"Bir insanın bir ölümle, ister sevdiği hayvanı olsun, ister bir arkadaşı ya da bir akrabası olsun, herhangi bir ölümle başa çıkması zaten yeteri kadar güçken bir de kalkıp bunu turistik ziyareti yeri haline dönüştür..."

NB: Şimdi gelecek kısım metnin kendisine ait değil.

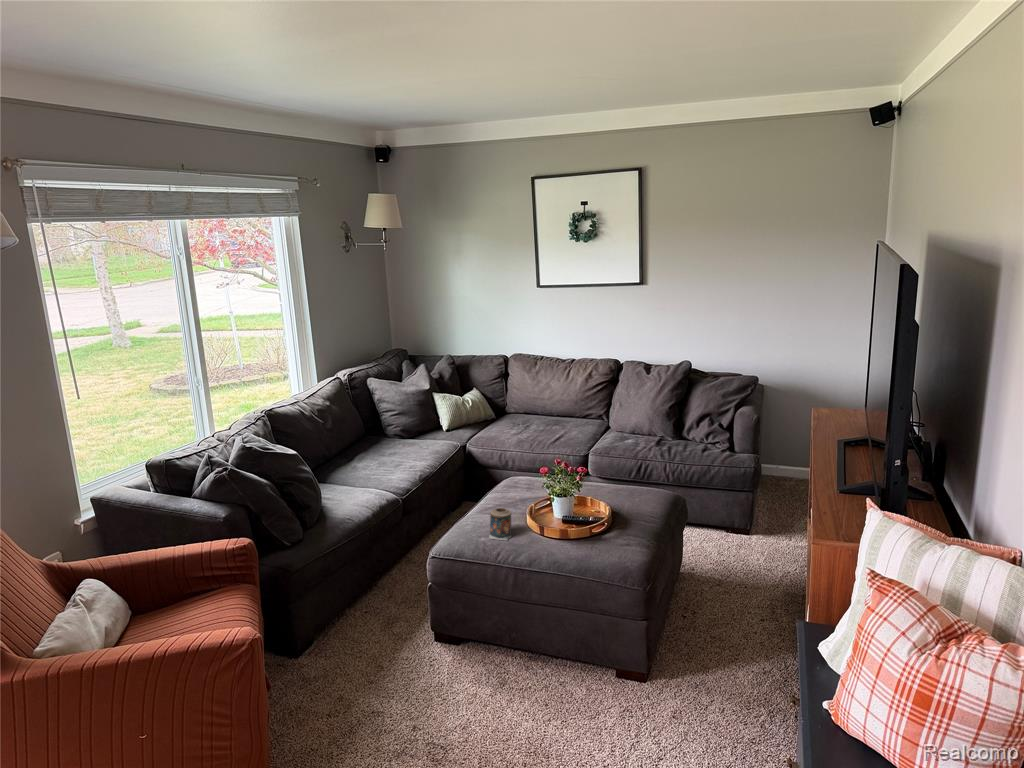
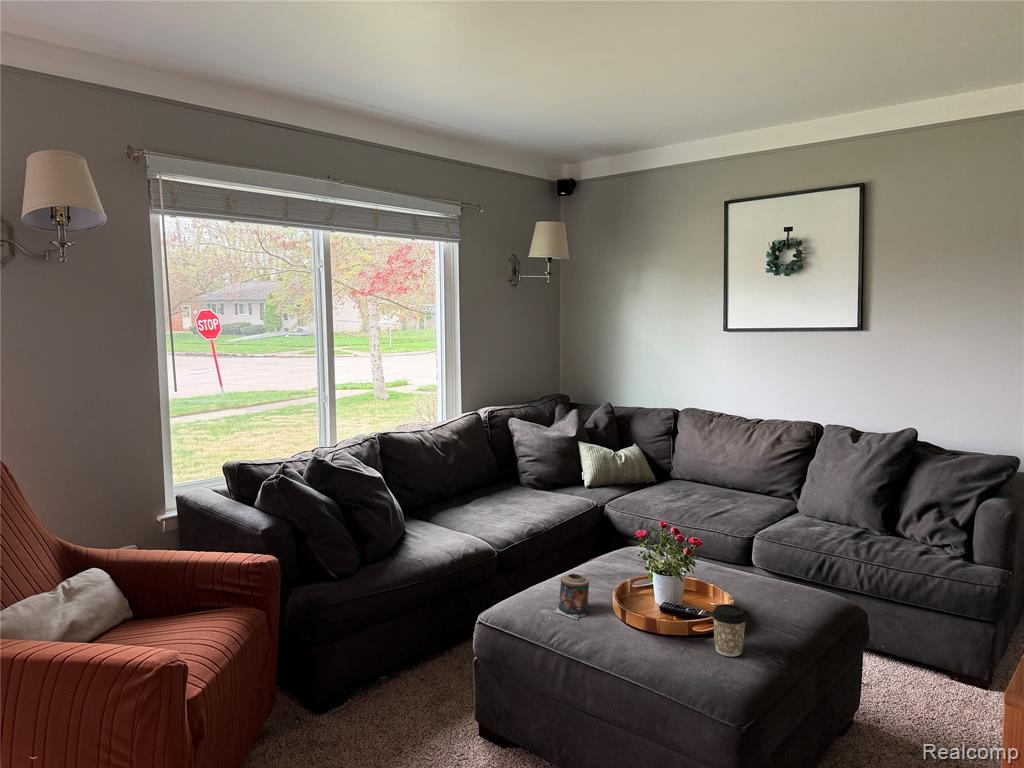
coffee cup: none [606,511,629,545] -> present [712,604,747,656]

Onu dinlerken gülsem mi ağlasam mı bilemiyor, iyi ve kötünün bu kadar çabuk suret değiştirmesine hayret ediyordum. Hayat dediğimiz bu dikenli bahçede, doğru ve yanlış, güzel ve çirkin, iyi ve kötü böylesine kaypak olabilir miydi? Bugün ayıpladığımız kabahat nasıl yarın birdenbire alkışladığımız bir erdem haline gelebilirdi? Hani bir mektubunda insanın hamurunda iyilikle kötülüğün beraber karıldığını yazmıştın ya, ne dersin, faziletle rezaletin durmadan yer değiştirmesi bundan mı? Zavallı insan evladı!
Mutluluğun mutsuzluk olmadan hiçbir işe yaramayacağını öğrenmek zaman alıyor. Ama tabii zamanın bizden aldıklarını düşününce, mutluluğu öğrenmeye değer mi, insan pek bilemiyor.